任何人都可以解释我如何解决此问题并从该URL获取所需的准确数据。
任何帮助将不胜感激。
答案 0 :(得分:0)
您正在做大量工作来解析这些表。熊猫可以使用.read_html()
为您完成这项工作。
这将向您返回数据帧列表。只需选择数据帧并使用熊猫.to_csv()
写入csv。
如果是我,我会将其压缩为一个循环以遍历它们,但是我将其扩展了,以便您可以看到它破裂了(如果有帮助的话)
import pandas as pd
url = 'https://www.cardekho.com/compare/maruti-gypsy-and-maruti-omni.htm'
tables = pd.read_html(url)
compare_cols = list(tables[0].columns[1:])
overview = tables[0]
engine = tables[1]
engine.columns = [engine.columns[0]] + compare_cols
transmision = tables[2]
transmision.columns = [transmision.columns[0]] + compare_cols
steering = tables[3]
steering.columns = [steering.columns[0]] + compare_cols
brakes_system = tables[4]
brakes_system.columns = [brakes_system.columns[0]] + compare_cols
overview.to_csv('D:/CarDekho_Data/maruti/maruti_2/overview.csv', index=False)
engine.to_csv('D:/CarDekho_Data/maruti/maruti_2/engine.csv', index=False)
transmision.to_csv('D:/CarDekho_Data/maruti/maruti_2/transmision.csv', index=False)
steering.to_csv('D:/CarDekho_Data/maruti/maruti_2/steering.csv', index=False)

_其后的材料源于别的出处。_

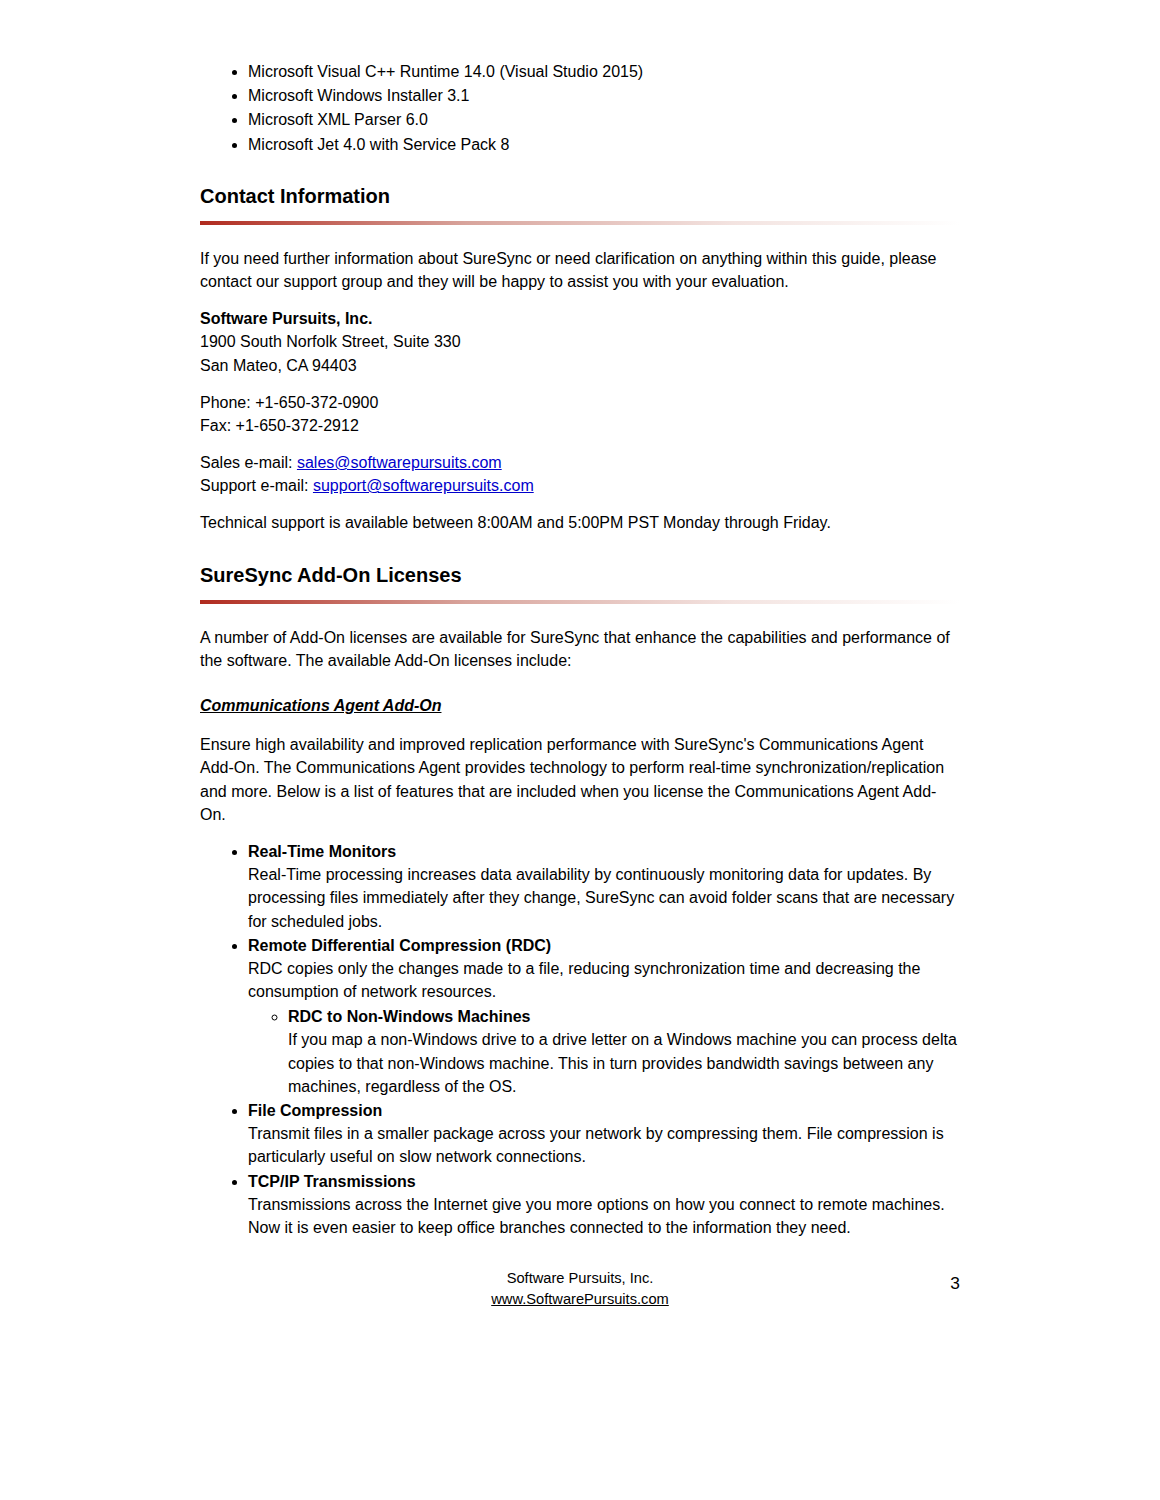Microsoft Visual C++ Runtime 14.0 (Visual Studio 2015)
Microsoft Windows Installer 3.1
Microsoft XML Parser 6.0
Microsoft Jet 4.0 with Service Pack 8
Contact Information
If you need further information about SureSync or need clarification on anything within this guide, please contact our support group and they will be happy to assist you with your evaluation.
Software Pursuits, Inc.
1900 South Norfolk Street, Suite 330
San Mateo, CA 94403
Phone: +1-650-372-0900
Fax: +1-650-372-2912
Sales e-mail: sales@softwarepursuits.com
Support e-mail: support@softwarepursuits.com
Technical support is available between 8:00AM and 5:00PM PST Monday through Friday.
SureSync Add-On Licenses
A number of Add-On licenses are available for SureSync that enhance the capabilities and performance of the software. The available Add-On licenses include:
Communications Agent Add-On
Ensure high availability and improved replication performance with SureSync's Communications Agent Add-On. The Communications Agent provides technology to perform real-time synchronization/replication and more. Below is a list of features that are included when you license the Communications Agent Add-On.
Real-Time Monitors
Real-Time processing increases data availability by continuously monitoring data for updates. By processing files immediately after they change, SureSync can avoid folder scans that are necessary for scheduled jobs.
Remote Differential Compression (RDC)
RDC copies only the changes made to a file, reducing synchronization time and decreasing the consumption of network resources.
RDC to Non-Windows Machines
If you map a non-Windows drive to a drive letter on a Windows machine you can process delta copies to that non-Windows machine. This in turn provides bandwidth savings between any machines, regardless of the OS.
File Compression
Transmit files in a smaller package across your network by compressing them. File compression is particularly useful on slow network connections.
TCP/IP Transmissions
Transmissions across the Internet give you more options on how you connect to remote machines. Now it is even easier to keep office branches connected to the information they need.
Software Pursuits, Inc. www.SoftwarePursuits.com
3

brakes_system.to_csv('D:/CarDekho_Data/maruti/maruti_2/brakes_system.csv', index=False)
输出:
print (overview)
Overview ... Omni
0 On Road Price ... Rs.3,36,883*
1 Fuel Type ... Petrol
2 Engine Displacement (cc) ... 796
3 Available Colors ... Fantasy BlackMetallic silky silverMetallic Pea...
4 Body Type ... Minivan
5 Max Power ... 34.2bhp@5000rpm
6 User Reviews ... 4.5Based on 45 Reviews
7 Mileage (ARAI) ... 16.8 kmpl
8 Cargo Volume ... 210-litres
9 Fuel Tank Capacity ... 35Litres
10 Seating Capacity ... 5
11 Transmission Type ... Manual
12 Offers & Discount ... 1 OfferView now
13 Finance Available (EMI) ... Rs.6,510 Check Now
14 Insurance SaveBig ... Rs.17,146Know how
15 Service Cost ... Rs.2,996
16 NaN ... NaN
17 Air Conditioner ... No
18 Cd Player ... No
19 Anti Lock Braking System ... No
20 Power Steering ... No
21 Power Windows Front ... No
22 Power Windows Rear ... No
23 Leather Seats ... No
24 Speed Sensing Auto Door Lock ... No
25 Impact Sensing Auto Door Unlock ... -
26 Air Conditioner ... No
27 Heater ... No
28 Adjustable Steering ... No
29 Tachometer ... No
.. ... ... ...
47 Adjustable Headlights ... Yes
48 Fog Lights Front ... No
49 Fog Lights Rear ... No
50 Power Adjustable Exterior Rear View Mirror ... No
51 Manually Adjustable Ext Rear View Mirror ... Yes
52 Electric Folding Rear View Mirror ... No
53 Rain Sensing Wiper ... No
54 Rear Window Wiper ... No
55 Rear Window Washer ... No
56 Rear Window Defogger ... No
57 Wheel Covers ... No
58 Alloy Wheels ... No
59 Power Antenna ... No
60 Tinted Glass ... No
61 Rear Spoiler ... No
62 Removable Or Convertible Top ... No
63 Roof Carrier ... No
64 Sun Roof ... No
65 Moon Roof ... No
66 Side Stepper ... No
67 Outside Rear View Mirror Turn Indicators ... No
68 Integrated Antenna ... No
69 Chrome Grille ... No
70 Chrome Garnish ... No
71 Smoke Headlamps ... No
72 Roof Rail ... No
73 Lighting ... No
74 Trunk Opener ... Lever
75 Additional Features ... 2 Speed Windshield WiperFront And Rear Thermop...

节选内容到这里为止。